While Beanie Babies weren’t a huge success when they launched in 1993—in fact, they sold so poorly that several stores began refusing to carry them—by 1995, Beanie collecting had begun to emerge as a hobby. There was apparently a group of Chicago-area women who had first noticed the toys in gift shops, thought they were cute, and began buying them for fun. Soon, though, they started comparing their collections and noticing discrepancies. Warner had revised the face on his teddy bear (ever the perfectionist, Warner actually revised his toys quite frequently). He had changed the bear’s name from Brownie to Cubbie.
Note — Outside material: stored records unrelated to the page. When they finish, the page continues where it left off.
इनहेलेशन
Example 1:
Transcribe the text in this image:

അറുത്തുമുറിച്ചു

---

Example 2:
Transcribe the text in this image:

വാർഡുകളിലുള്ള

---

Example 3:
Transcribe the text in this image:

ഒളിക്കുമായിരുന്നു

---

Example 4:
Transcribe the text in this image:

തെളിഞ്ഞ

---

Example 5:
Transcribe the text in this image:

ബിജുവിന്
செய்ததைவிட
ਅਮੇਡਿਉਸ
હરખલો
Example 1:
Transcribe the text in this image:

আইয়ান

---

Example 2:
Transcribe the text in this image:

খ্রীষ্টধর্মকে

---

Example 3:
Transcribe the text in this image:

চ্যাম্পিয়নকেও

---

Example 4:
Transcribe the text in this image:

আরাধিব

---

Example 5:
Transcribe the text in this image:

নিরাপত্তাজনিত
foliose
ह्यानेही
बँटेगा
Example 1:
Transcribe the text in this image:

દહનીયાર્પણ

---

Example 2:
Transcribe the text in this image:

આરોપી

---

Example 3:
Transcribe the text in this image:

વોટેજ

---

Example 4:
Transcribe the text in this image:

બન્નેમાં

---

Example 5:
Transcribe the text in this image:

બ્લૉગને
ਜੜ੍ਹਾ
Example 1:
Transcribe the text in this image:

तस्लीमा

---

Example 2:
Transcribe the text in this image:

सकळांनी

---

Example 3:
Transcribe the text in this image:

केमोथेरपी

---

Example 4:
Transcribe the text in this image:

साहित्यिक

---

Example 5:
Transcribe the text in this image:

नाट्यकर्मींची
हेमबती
And certain tags had been revised.
This wasn’t just a fun hobby—these were Franklin Mint–level shenanigans.
From the Chicago area, Beanie mania began to spread across the United States and eventually the globe. Warner and his company were mostly caught off guard by the insanity—they’d made the things to sell for a few bucks at gift shops, not to tip off a worldwide craze—but they did their best to stay out in front of it, releasing and retiring Beanies on a whim, and treating each new product like an event. When the occasional production error happened—such as when Peanut the Elephant was released in royal blue instead of sky blue—the price would skyrocket. The fury was, of course, fueled by the parallel rise of eBay—the now-quaint internet auction site where you could find literally anything, bid on it, and then lose.
When McDonald’s ran a promotion offering Happy Meals with “Teeny Beanie Babies” (is that, like…a baby baby?), it became clear that things were getting out of hand. People would order a hundred meals, and then decline the food—or worse, throw it away—just to get their hands on the limited edition Beanies. As Beanies began to sell for thousands of dollars, people managed to convince themselves that these stuffed toys were a sound investment that would pay for college or retirement and began hoarding them. In at least one case, a divorced couple fought bitterly over their Beanie collection in court.
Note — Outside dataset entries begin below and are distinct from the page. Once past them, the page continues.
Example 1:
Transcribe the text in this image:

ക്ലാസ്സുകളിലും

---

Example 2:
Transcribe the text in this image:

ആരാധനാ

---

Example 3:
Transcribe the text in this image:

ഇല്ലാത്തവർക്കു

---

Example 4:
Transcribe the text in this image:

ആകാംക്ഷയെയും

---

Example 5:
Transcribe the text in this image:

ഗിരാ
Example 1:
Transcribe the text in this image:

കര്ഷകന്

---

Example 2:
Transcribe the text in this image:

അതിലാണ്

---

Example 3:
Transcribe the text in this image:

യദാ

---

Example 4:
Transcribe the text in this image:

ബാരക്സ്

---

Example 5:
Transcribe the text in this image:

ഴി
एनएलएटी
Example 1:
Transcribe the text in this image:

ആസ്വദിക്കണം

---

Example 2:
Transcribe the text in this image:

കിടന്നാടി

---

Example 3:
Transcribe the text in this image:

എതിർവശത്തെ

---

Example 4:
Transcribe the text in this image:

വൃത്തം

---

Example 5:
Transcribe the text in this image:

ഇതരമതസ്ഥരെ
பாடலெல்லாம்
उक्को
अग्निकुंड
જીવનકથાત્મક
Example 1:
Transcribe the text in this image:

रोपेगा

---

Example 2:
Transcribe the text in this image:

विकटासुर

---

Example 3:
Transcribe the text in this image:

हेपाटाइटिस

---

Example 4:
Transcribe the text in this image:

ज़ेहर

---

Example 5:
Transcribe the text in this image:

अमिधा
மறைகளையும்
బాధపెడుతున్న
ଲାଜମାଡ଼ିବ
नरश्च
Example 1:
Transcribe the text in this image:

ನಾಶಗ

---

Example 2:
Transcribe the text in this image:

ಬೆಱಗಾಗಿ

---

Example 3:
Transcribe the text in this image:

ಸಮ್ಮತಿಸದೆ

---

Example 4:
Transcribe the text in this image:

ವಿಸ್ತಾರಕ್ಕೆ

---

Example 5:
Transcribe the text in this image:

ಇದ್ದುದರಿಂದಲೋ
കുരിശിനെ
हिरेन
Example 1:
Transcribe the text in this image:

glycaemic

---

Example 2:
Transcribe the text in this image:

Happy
The problem with this economic bubble was, of course, the same problem with every economic bubble—something is only valuable as long as people want it. Sure, your “old-face teddy” would get you thousands, or even tens of thousands—if you could find a buyer. Once the whales got bored of collecting, though, the bottom would fall out and your tub of plushies with perfectly preserved tags would be just another trash barrel.
What collectors, as usual, couldn’t see was that there was a sole source for the Beanies—Ty, Inc.—and that source’s incentives were more-or-less directly opposed to the interests of investors and collectors. While Ty certainly benefited from the perception that Beanies were rare, they only profited off of the ones they actually sold (for a measly five dollars each!), and therefore were poised to make far more money by putting as many of them out into the world as possible. Eventually, the immovable object of mass delusion gave way to the irresistible force of market flooding. As more and more collectors realized that basically everyone had several of these “rare” items, they abandoned their obsession in droves, and people were all left feeling awfully stupid with their big tubs of Beanies slowly getting destroyed by mildew and moths.
Fortunately, we soon all remembered that where our treasure was, there our heart was, also. So we came to our senses and invested in Bitcoin.